Canadian National Railway Company (TSX:CNR)(NYSE:CNI) reported its first-quarter earnings yesterday and, on the surface, things appeared rosy. First-quarter profits of $1.00 a share beat analyst expectations of just $0.93 a share. The profit beat was helped by a 14% decline in operating expenses stemming from lower fuel prices and reduced labour costs.
If results beat expectations, why were shares down as much as 7%?
Mounting headwinds
While its quarterly results were fine, Canadian National Railway lowered its annual profit target for the first time in eight years, citing weak demand for commodities such as coal and oil. It now expects 2016 earnings to experience no growth over last year’s levels, down from an earlier expectation of 4-6% growth. If it reaches its revised $4.44 earnings-per-share target, the stock would trade at 17.5 times 2016 earnings.
Weakness in the commodity market isn’t new. Carloads this year will decline 4-5% as crude oil producers shift output to pipelines and coal companies limit money-losing production. “The volume is weak, will get weaker, and the pricing is not the greatest,” said Chief Marketing Officer Jean-Jacques Ruest, calling crude-by-rail shipments “broadly unattractive.”
Weak volumes aren’t the only concern.
Up until the recent industry downturn, commodity shipping had been one of the railroad’s more profitable lines of business as pricing power is typically much higher.

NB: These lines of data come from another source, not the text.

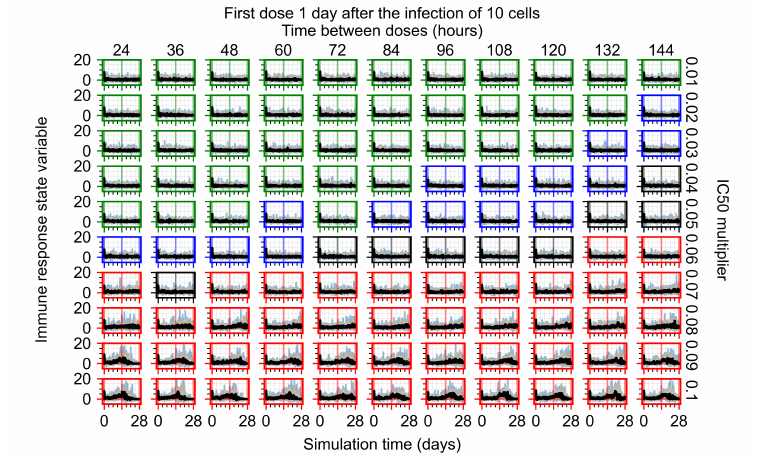
Figure A29. Immune response state variable number. Positive values correspond to an inflammatory state, and negative to an anti-inflammatory state.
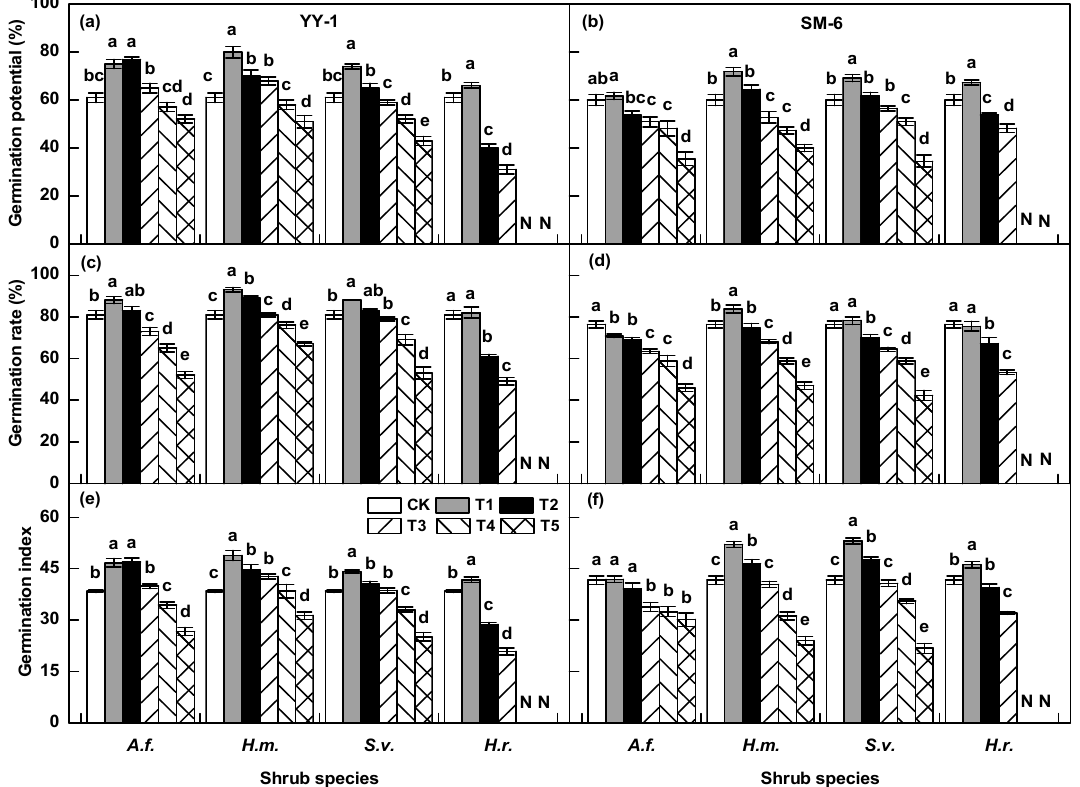
Figure 1. Effect of different concentrations of four shrub species’ aqueous leaf extracts on seed germination of Amygdalus pedunculata . ( a – f ). Data (Mean ± Standard Error, n = 42) of the germination potential ( a , b ), germination rate ( c , d ), and germination index ( e , f ) of the target A. pedunculata species YY-1 from Yuyang County (YY) and SM-6 from Shenmu County (SM) exposed to six concentrations (0 (CK), 0.025 (T1), 0.05 (T2), 0.1 (T3), 0.15 (T4), and 0.2 g · mL − 1 (T5)) of aqueous leaf extracts from the donor species— Amorpha fruticosa ( A.f. ), Hedysarum mongolicum ( H.m. ), Sabina vulgaris ( S.v. ), and Hippophae rhamnoides ( H.r. )—for 10 days in petri dishes (four replicates of 25 seeds each). N means no value (the seeds did not germinate and died). Different little letters indicate significant difference ( p < 0.05). Vertical bars represent standard errors ( n = 4).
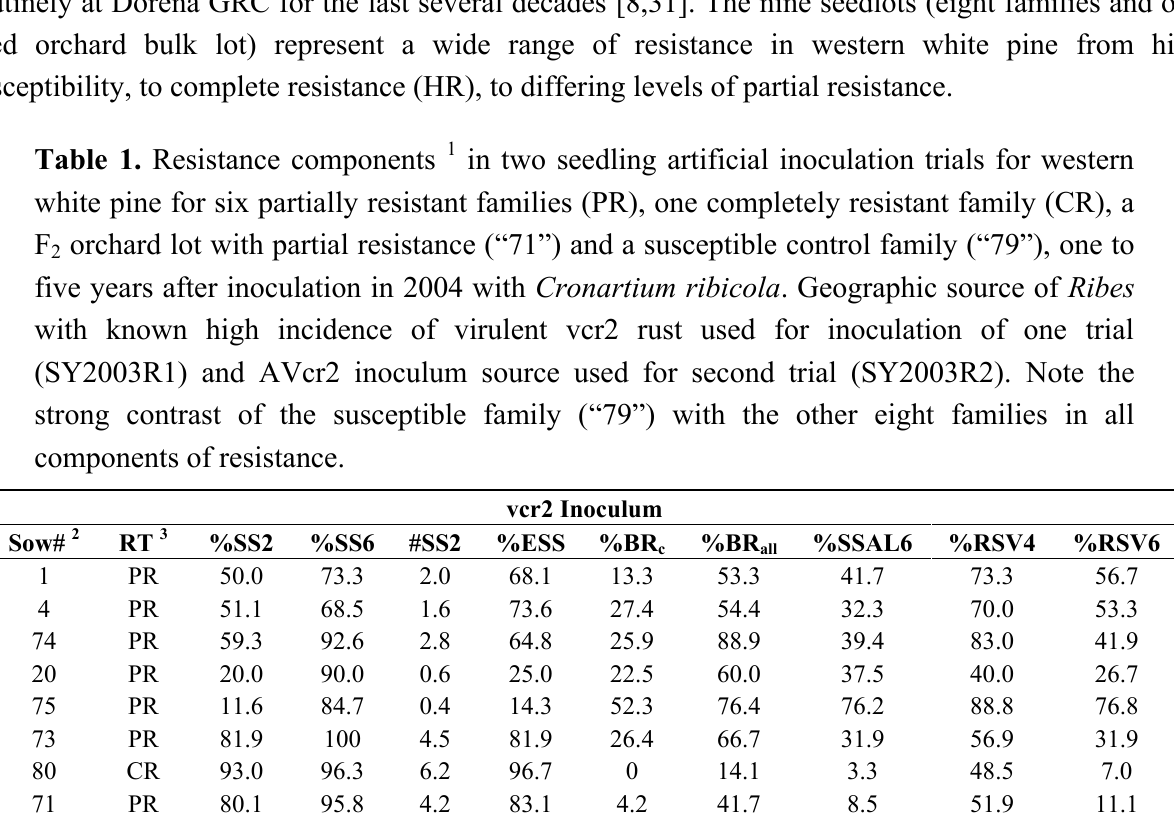
Table 1. Resistance components 1 in two seedling artificial inoculation trials for western white pine for six partially resistant families (PR), one completely resistant family (CR),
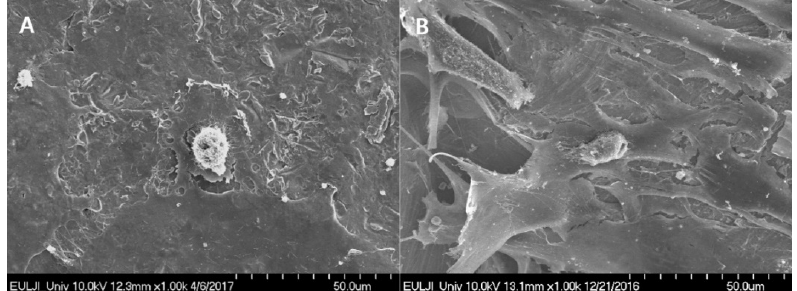
Figure 3. SEM images of osteoblast after 6 h of incubation on ( A ) SUS-machined specimens (×1000) and ( B ) SUS-DMF specimens (×1000). ( A ) The surface of the SUS-machined specimens was covered with sparse, small osteoblast cells. ( B ) The surface of the DMF specimens was firmly covered with large, healthy lamellipodia of osteoblast cells. Branches of thin cytoplasmic process from filopodia were seen entering the pores.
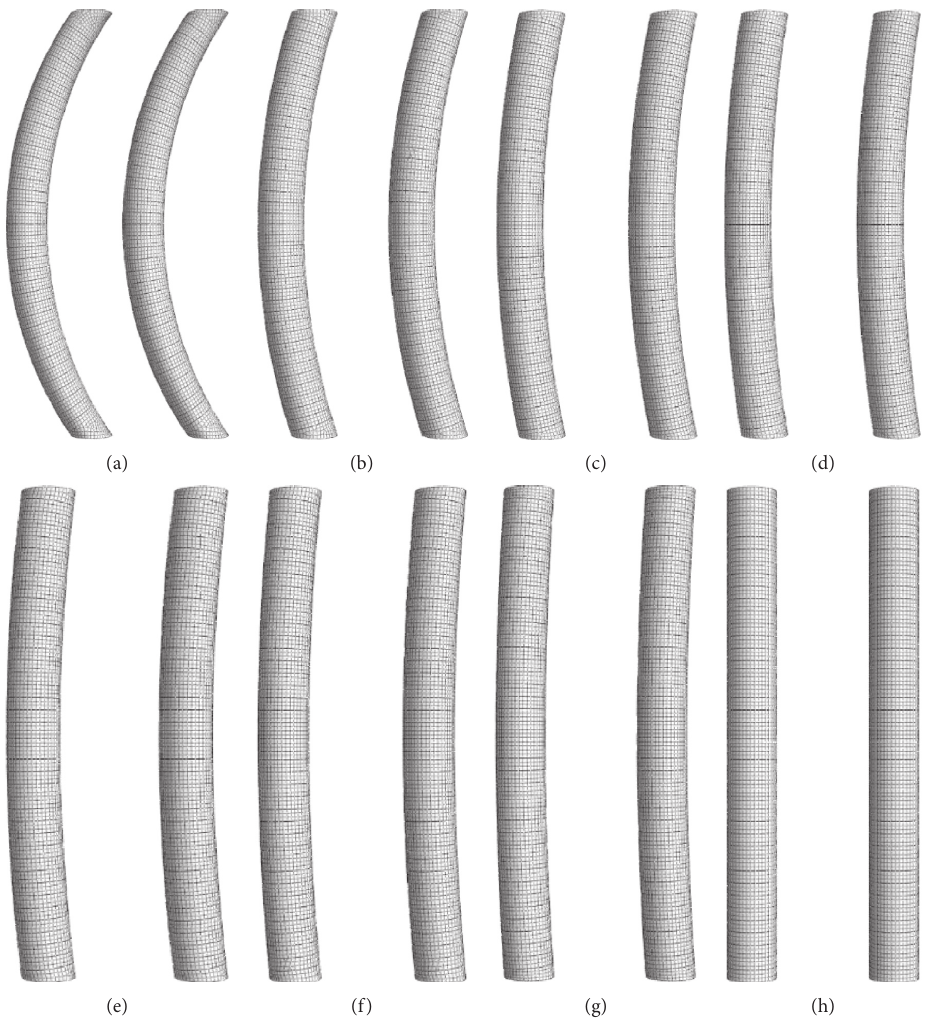
Figure 5: Meshing of the curved shield twin tunnels with a radius of curvature of: (a) 50m, (b) 100m, (c) 150m, (d) 200m, (e) 250m, (f) 300m, (g) 400 m, and (h)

When the price of oil was over $100 a barrel, oil and gas companies were scrambling to get supply online despite the lack of infrastructure necessary to transport the additional volumes. The explosion of shale drilling just exacerbated this issue.
Oil and gas companies were forced to use rail cars to ship huge volumes of fuel. Almost overnight, crude by rail became one of the biggest drivers of profitability growth for most railroad operators. Now, with farmers, miners, and oil producers all looking to slash costs, margins could collapse in one of the company’s most profitable segments.
“We continue to experience high volatility and weaker conditions in a number of commodity sectors,” CFO Luc Jobin said on the company’s conference call. “We’ve got our work cut out…there are some challenges out there,” added CEO Claude Mongeau.
A difficult future
Right now, shippers like Canadian National Railway are losing market share to pipelines, which can transport energy supplies faster, safer, and much cheaper than by rail. Every day that oil fails to rebound, new pipelines infrastructure is being built to take away any future shipments by railroads.
For example, TransCanada Corporation (TSX:TRP)(NYSE:TRP) has a massive project pipeline worth over $46 billion. Those projects include $20 billion of natural gas pipelines, $25 billion in other liquids pipelines. By 2020, TransCanada expects to grow assets from roughly $60 billion to over $90 billion, comprising 69,000 kilometres of natural gas pipelines and 11,600 kilometres of other liquids pipelines.
It looks like major North American railroads are set to permanently lose a major source of new revenues and profitability. The latest plunge was likely warranted given the difficult future ahead.